■ **Source text**:
This can wipe away a lot of goodwill, though. A worldwide outage is catastrophic and embarrassing. AWS has had some pretty spectacular failures in us-east (which has a huge chunk of the web running within it), but I'm not sure that I can recall a global outage. To my understanding, these systems are built specifically not to let failures spill over to other regions.
Ah well. Godspeed to anyone affected by this, including the SREs over at Google!
And this is coming from a guy that really dislikes Google overall. I was working on a project that might qualify for Azure's BizSpark Plus (they give you like $5K a month in credit), and I'd prefer to pay for gcloud than get Azure for free
They posted that they will share results of their internal investigation.
That kind of rapid response and communication is admirable. There will be problems with cloud services - it's inevitable. It's how cloud providers respond to those problems that is important.
In this situation, I am thoroughly impressed with Google.
The response times are what's expected when you are running one of the biggest server fleets in the world.
Operating across regions decreases the chances of downtime, it does not eliminate them.
> The response times are what's expected when you are running one of the biggest server fleets in the world.
That may be true, but actually delivering on that expectation is a huge positive. And more than having the right processes in place, they had the right people in place to recognize and deal with the problem. That's not a very easy thing to make happen when your resources cross global borders and time zones.
Look at what happened with Sony and Microsoft - they were both down for days and while Microsoft was communicative, Sony certainly was not. Granted, those were private networks, but the scale was enormous and they were far from the only companies affected.
AWS has never had a worldwide outage of anything (feel free to correct me). It's not about finding "the airline that never crashed", it's finding the airline whose planes don't crash all at the same time. It's pretty surprising coming from Google because 15 years ago they already had a world-class infrastructure, while Amazon was only known for selling books on the Internet.
Regarding the response times, I recognize that Amazon could do better on the communication during the outage. They tend to wait until there is a complete failure in an availability zone to put the little "i" on their green availability checkmark, and not signal things like elevated error rates.
AWS had two regions in 2008 . That was 7 years ago, and I think you would agree that running a distributed object storage system across an ocean is a whole different beast than ensuring individual connectivity to servers in 2016.
Yeah... just don't look too closely under the covers. AWS has been working towards this goal but they aren't there yet. If us-east-1 actually disappeared off the face of the earth AWS would be pretty F-ed.
I'd be surprised if AWS didn't have a similar way to fail, even if they haven't. This is obviously a negative for gcloud, no doubt, but it's hardly omg-super-concerning. I'm sure the post-mortem will be great.
Disclaimer: I work for Google (not on Cloud).
Behind the scenes, I'm sure they will iterate on failure prevention and risk analysis.
Knowing Google though, they'll learn their lesson on how to improve their entire workflow right quick.
GKE has good commandline tools but the web interface is even more limited than ECS's is - I assume at some point they'll integrate the Kubernetes webui into the GCP console.

■ **Stored data**:

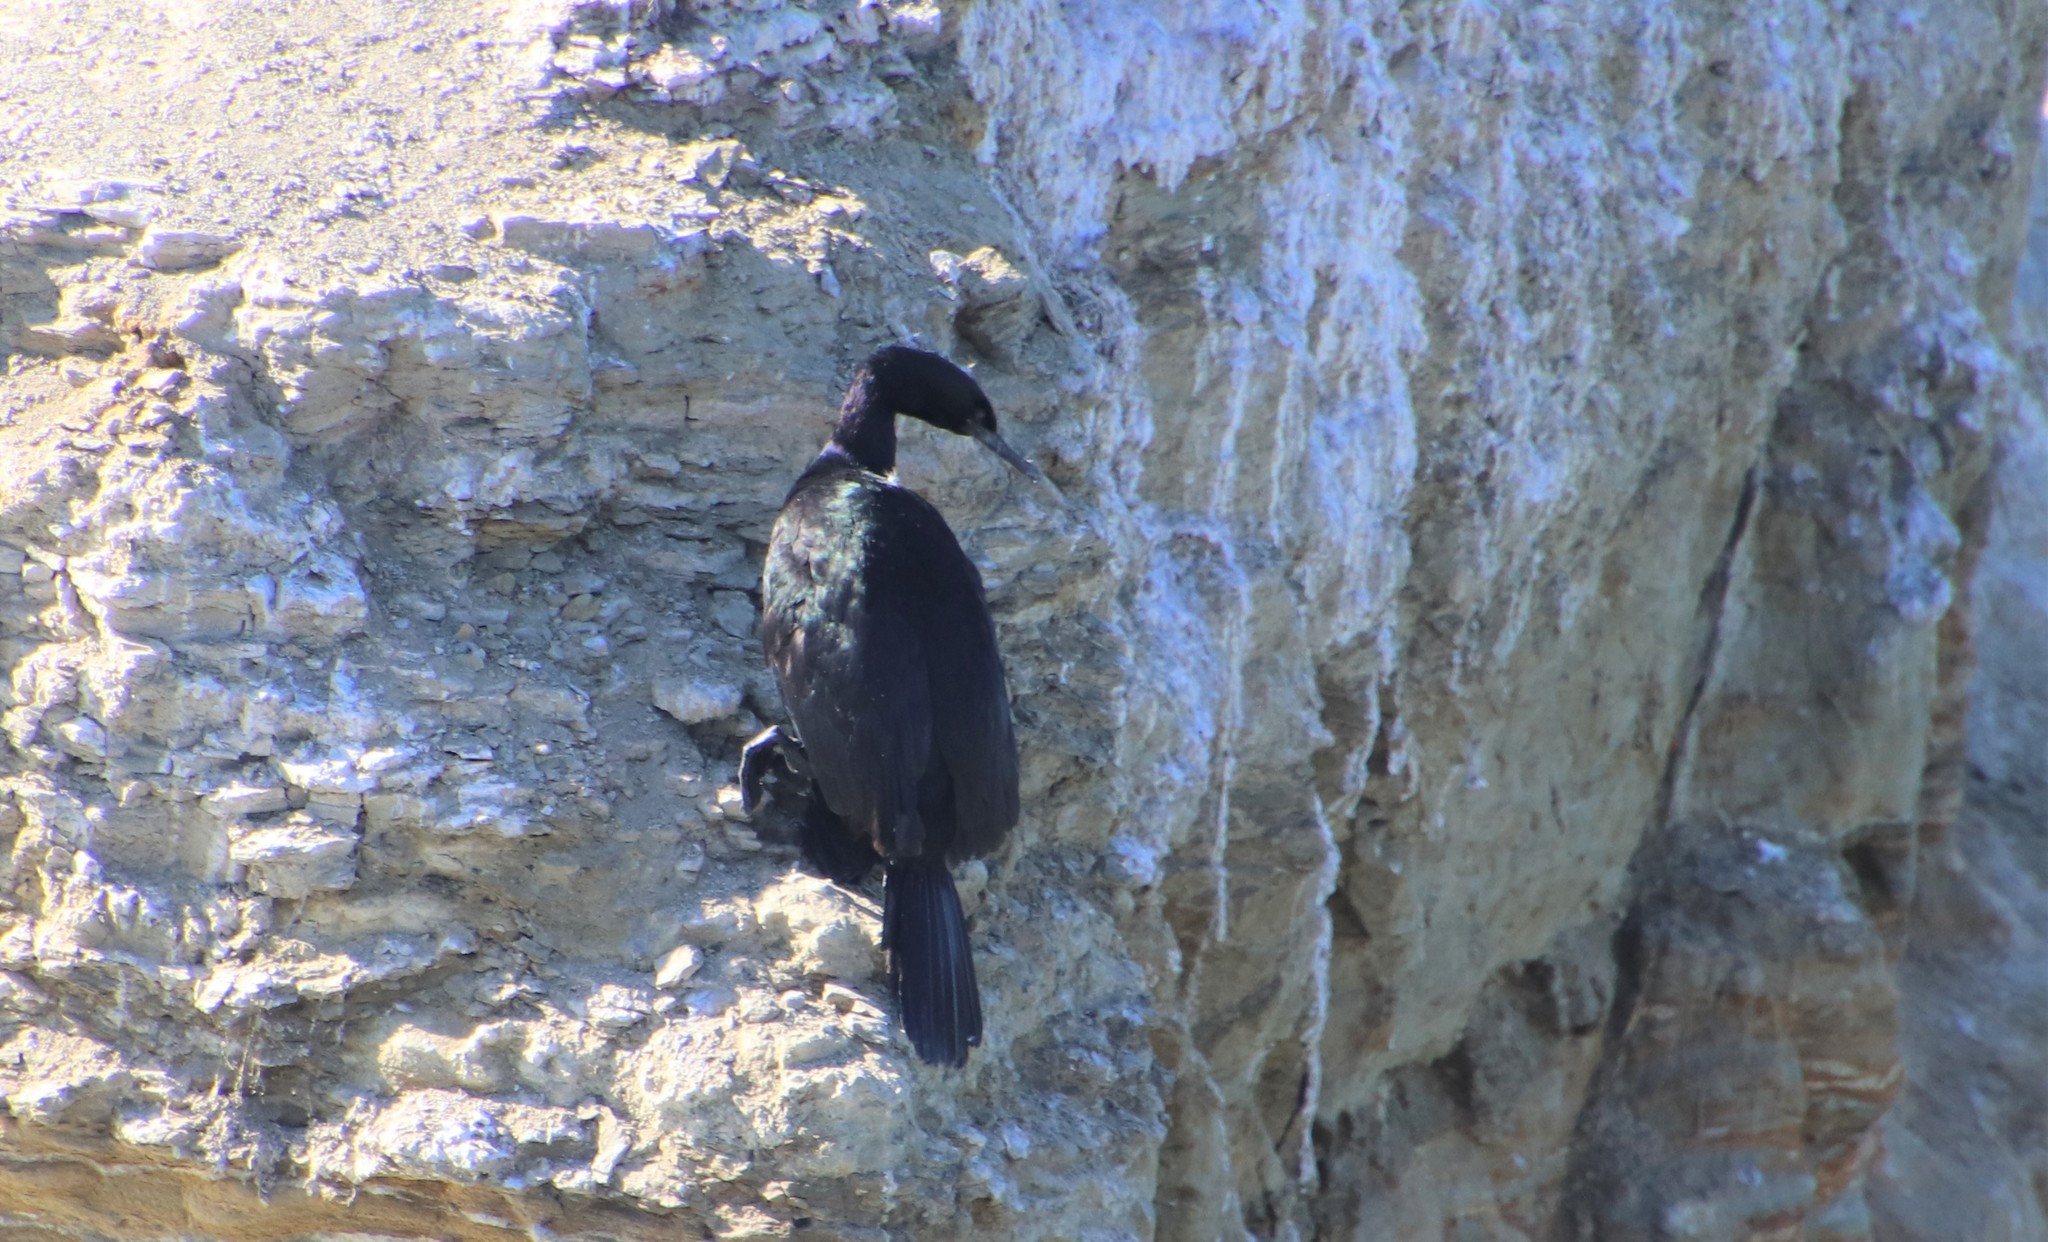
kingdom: Animalia
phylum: Chordata
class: Aves
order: Suliformes
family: Phalacrocoracidae
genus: Phalacrocorax
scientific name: Phalacrocorax pelagicus
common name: Pelagic cormorant
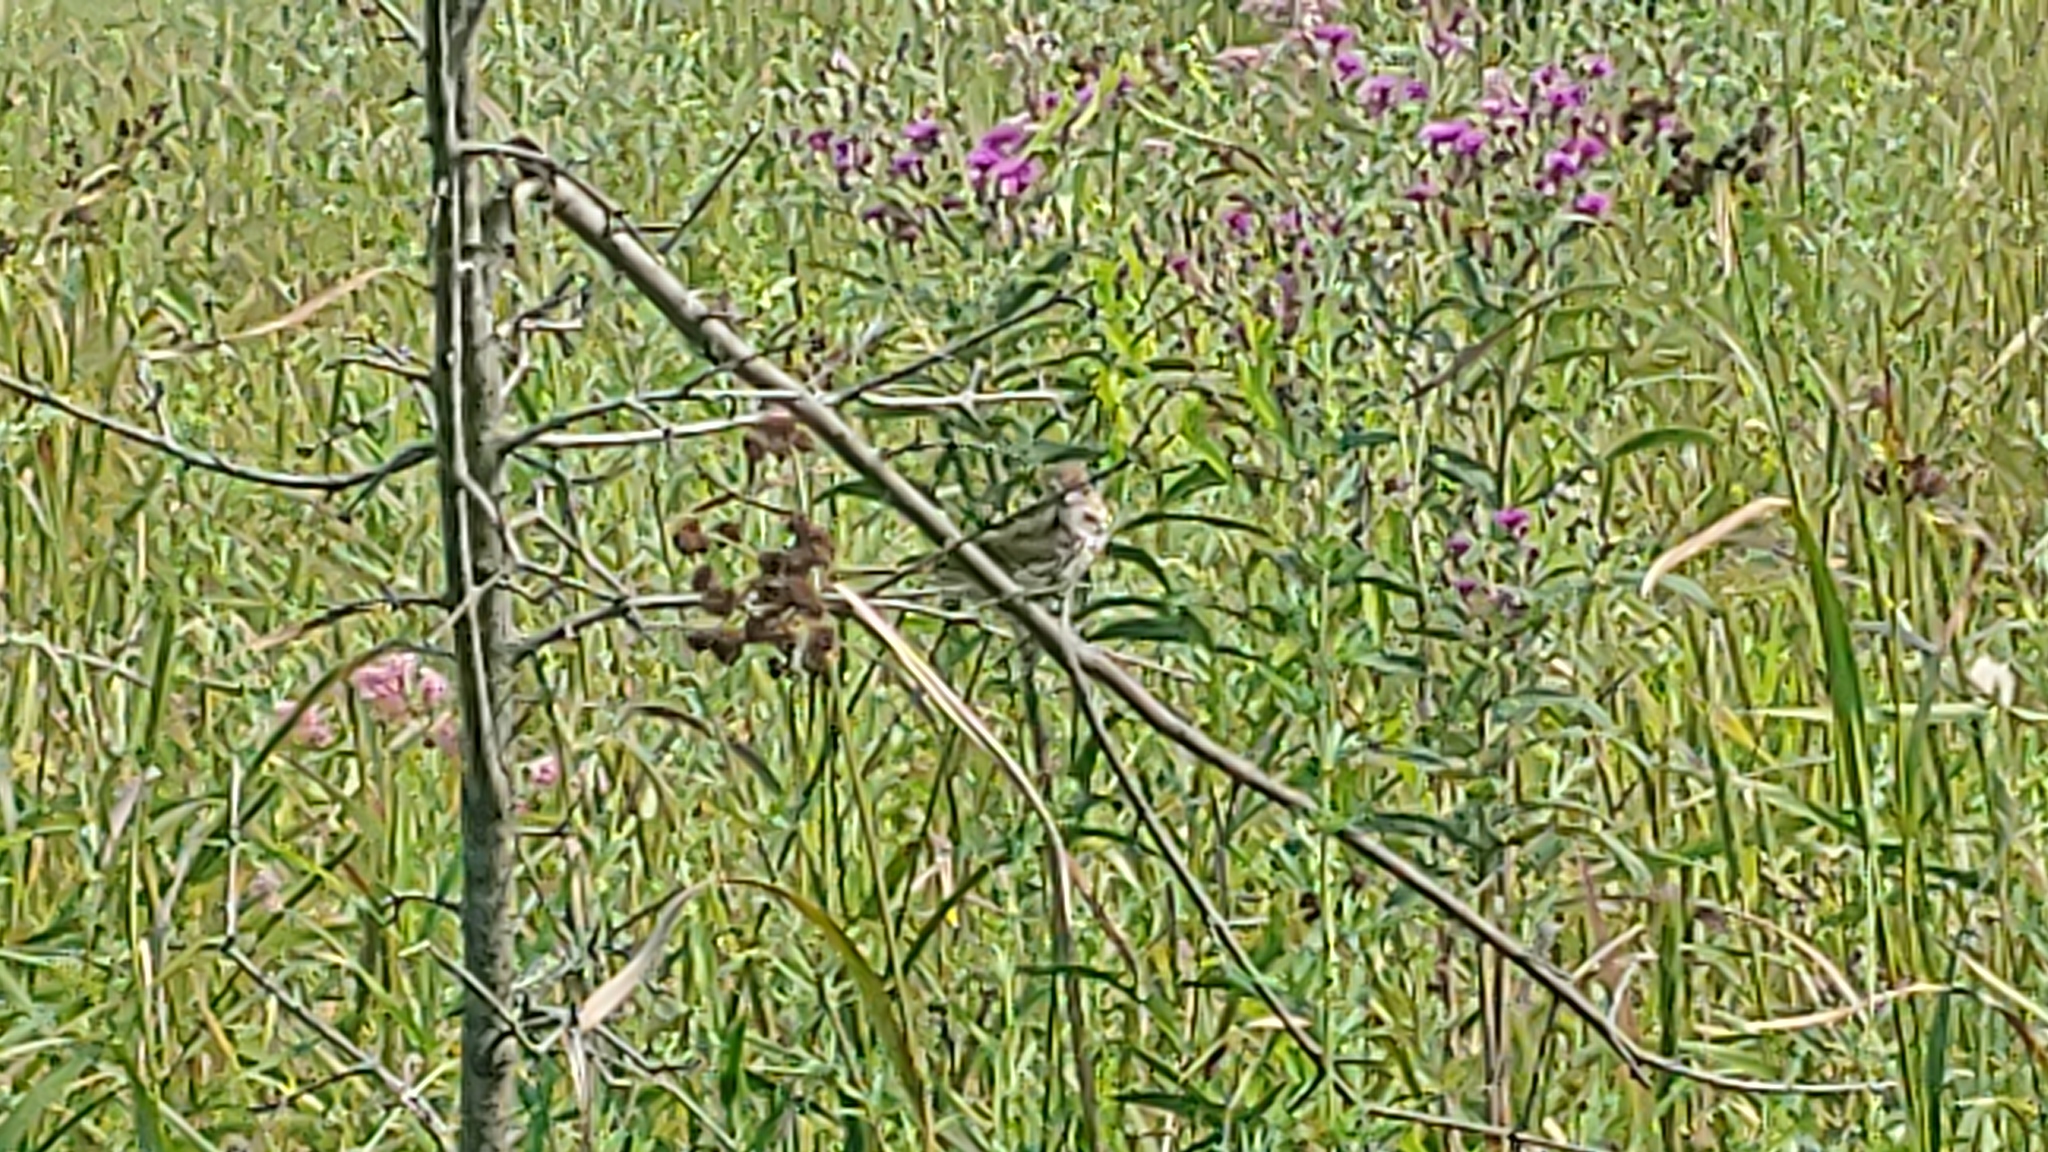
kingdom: Animalia
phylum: Chordata
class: Aves
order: Passeriformes
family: Passerellidae
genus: Melospiza
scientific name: Melospiza melodia
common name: Song sparrow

■ **Goal A**: List every company the Google Cloud outage thread names by its company name, leaving out names of its cloud services and products.
■ **Goal B**: Pick up the forum thread about the Google Cloud outage after its last comment and write the next few replies.

■ **Expected output A**: Google, Amazon, Microsoft, Sony

■ **Expected output B**:
GKE is still pretty immature though, more so than I realized when I started working with it. The deployments API (which is a huge improvement) has only just landed, and the integration with load balancing and SSL etc is still very green. ECS is also pretty immature though.
To us it appeared yet another in a sea of many orchestration tools that will give you a very quick and impressive "Hello World", but then fail to adapt to real world situations.
This is what Kubernetes really has going for it, every release adds more blocks and tools that are useful and composable targeting real world use (and allow many of us crazies to deal with the oddball and quirky behavior our fleet of applications may have), not just a single path of how applications would ideally work.
This generally has been a trend with Docker's tooling outside of Docker itself unfortunately.
Similarly docker-compose is great for our development boxes, but nowhere near useful for production.
And it doesn't help Docker's enterprise offerings still steer you towards using docker-compose and the likes.
"BUILD SHIP & RUN, ANY APP, ANYWHERE" is the slogan they repeat everywhere, including here, and it means even less everytime they do it. What IS Docker Cloud? Is it like Swarm? Does it use Swarm? What kinds of customers is Docker Cloud especially good at helping? All these mysteries and more, resolved never.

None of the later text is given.